## [Aufgabe A]
Nenne alle Speisen und Getränke, die der folgende Reisebericht beim Essen an Bord erwähnt.

____ Quelle

Wir überfliegen die Alpen, immer wieder ein faszinierendes Bild. Es schauen nur die schneebedeckten Gipfel durch die Wolkendecke, wunderschön im Sonnenlicht anzuschauen. Danach wird der Flug eintönig. Das Essen an Bord ist ungenießbar: das Fleisch schmeckt fade, die Croquetten wie Gummi. Einzig der Reissalat schmeckt sehr lecker. Tomatensaft und besonders der Kaffee sind undiskutabel. Der Service der Air Malta läßt sehr zu wünschen übrig.
Nach dem Essen führe ich mir Birgittes Abschiedsgeschenk, einen kleinen Gedichtband: Ein liebend Herz, zu Gemüte. Aussprüche über die Liebe von bekannten und unbekannten Menschen aus Literatur, Kunst und Politik. Sehr schön, dazu Rezepte für kleine Liebesmahlzeiten. Ich delektiere mich lange daran, doch reicht die Lektüre nicht für die ganze Flugzeit. Also schlafe ich ein wenig, was mir trotz des Fluglärms nicht schwerfällt.

________
____ Eingabedaten

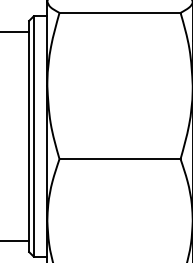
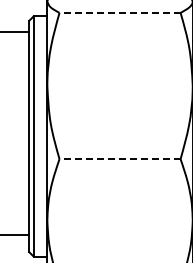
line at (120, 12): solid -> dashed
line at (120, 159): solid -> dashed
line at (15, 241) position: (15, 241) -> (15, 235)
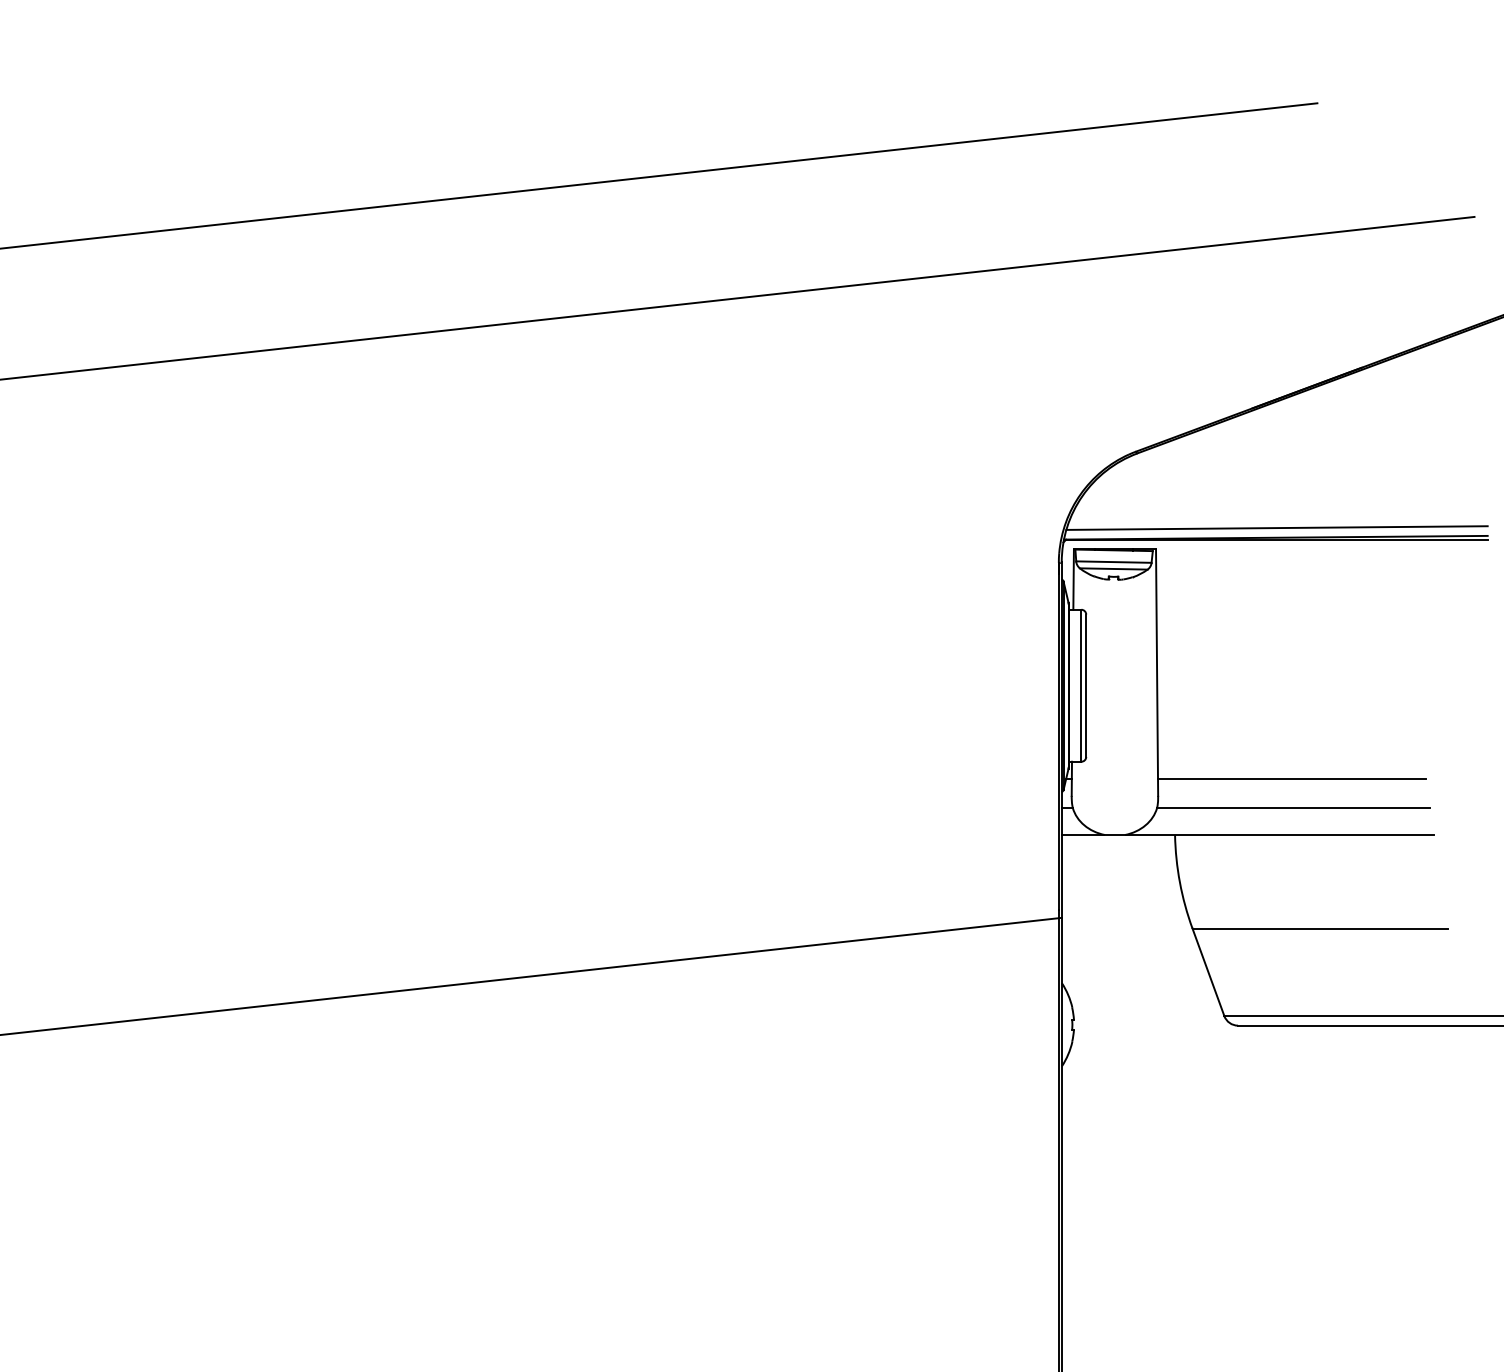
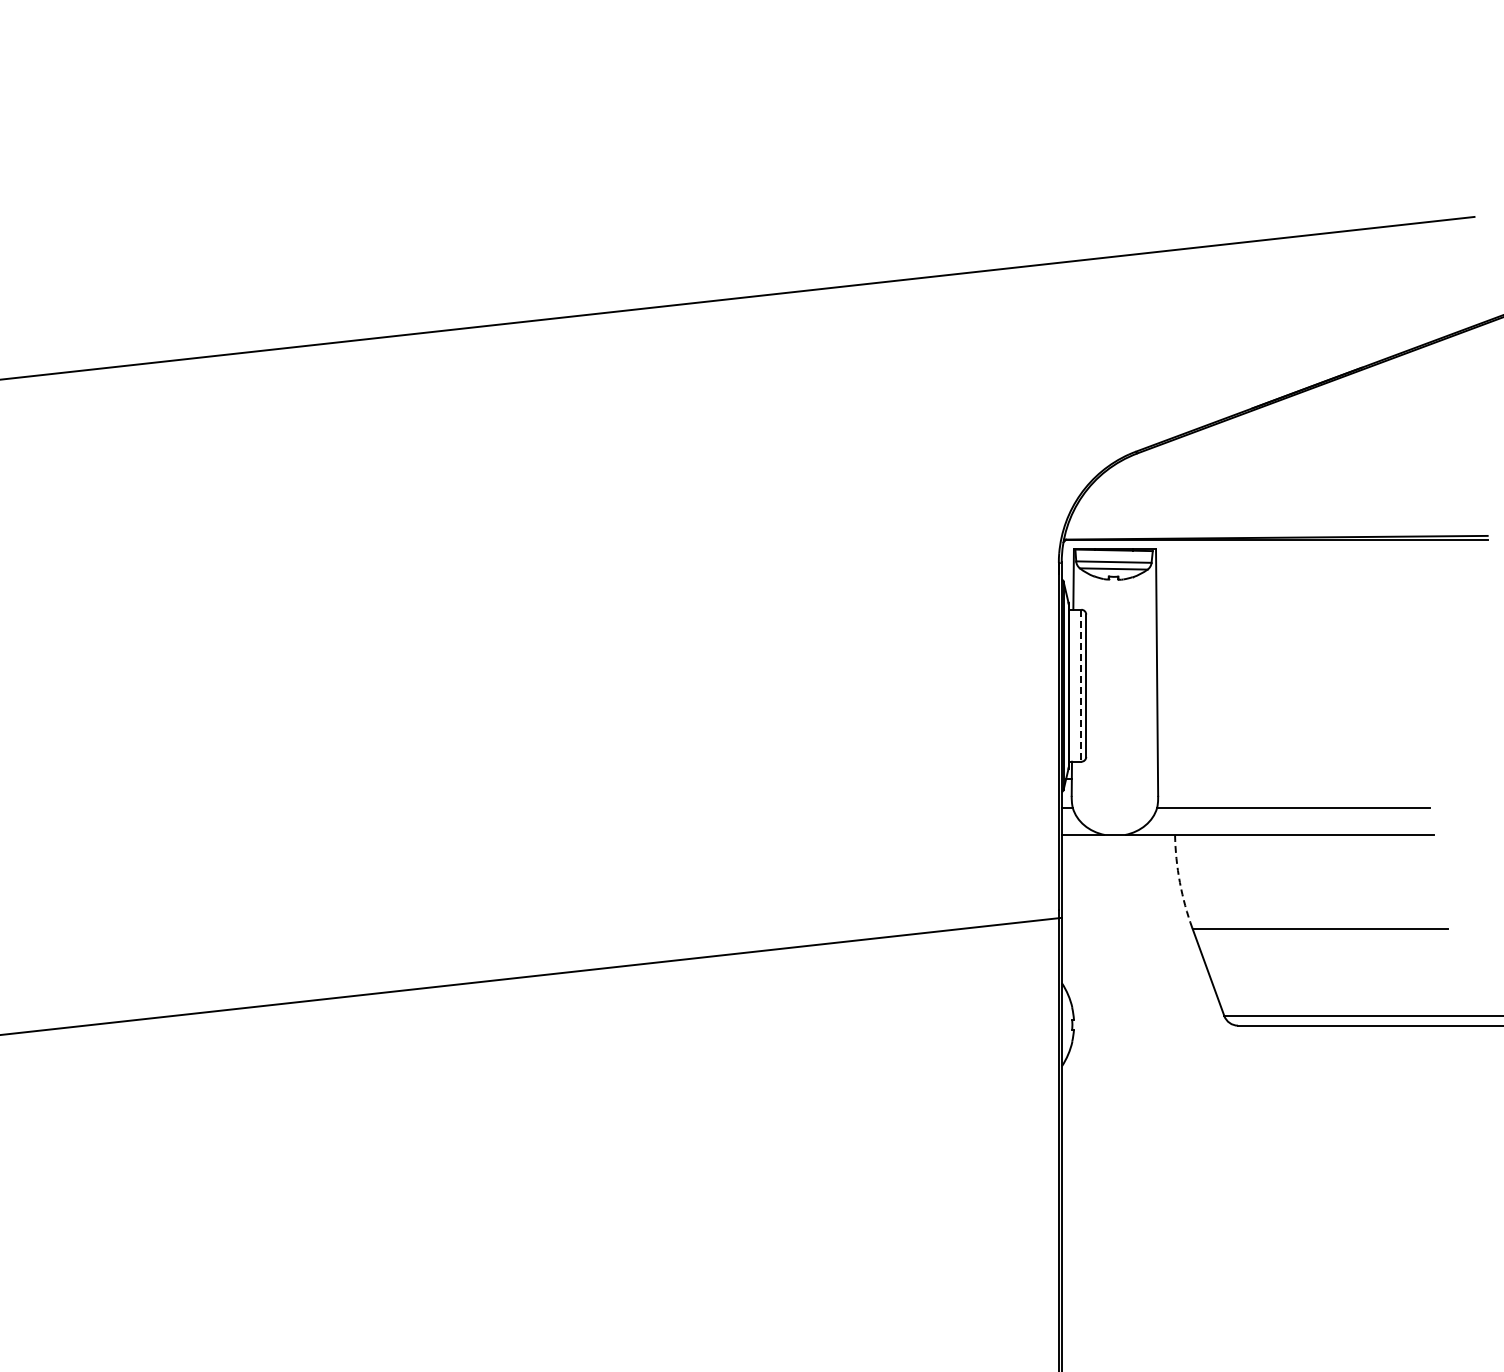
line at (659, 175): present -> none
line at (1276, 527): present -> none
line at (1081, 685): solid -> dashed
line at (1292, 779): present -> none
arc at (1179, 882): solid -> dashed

________

## [Aufgabe B]
Schreibe sämtliche Datensätze oben Zeile für Zeile unverändert ab und lass dabei die Bilder weg.

## [Lösung A]
Fleisch, Croquetten, Reissalat, Tomatensaft, Kaffee

## [Lösung B]
line at (120, 12): solid -> dashed
line at (120, 159): solid -> dashed
line at (15, 241) position: (15, 241) -> (15, 235)
line at (659, 175): present -> none
line at (1276, 527): present -> none
line at (1081, 685): solid -> dashed
line at (1292, 779): present -> none
arc at (1179, 882): solid -> dashed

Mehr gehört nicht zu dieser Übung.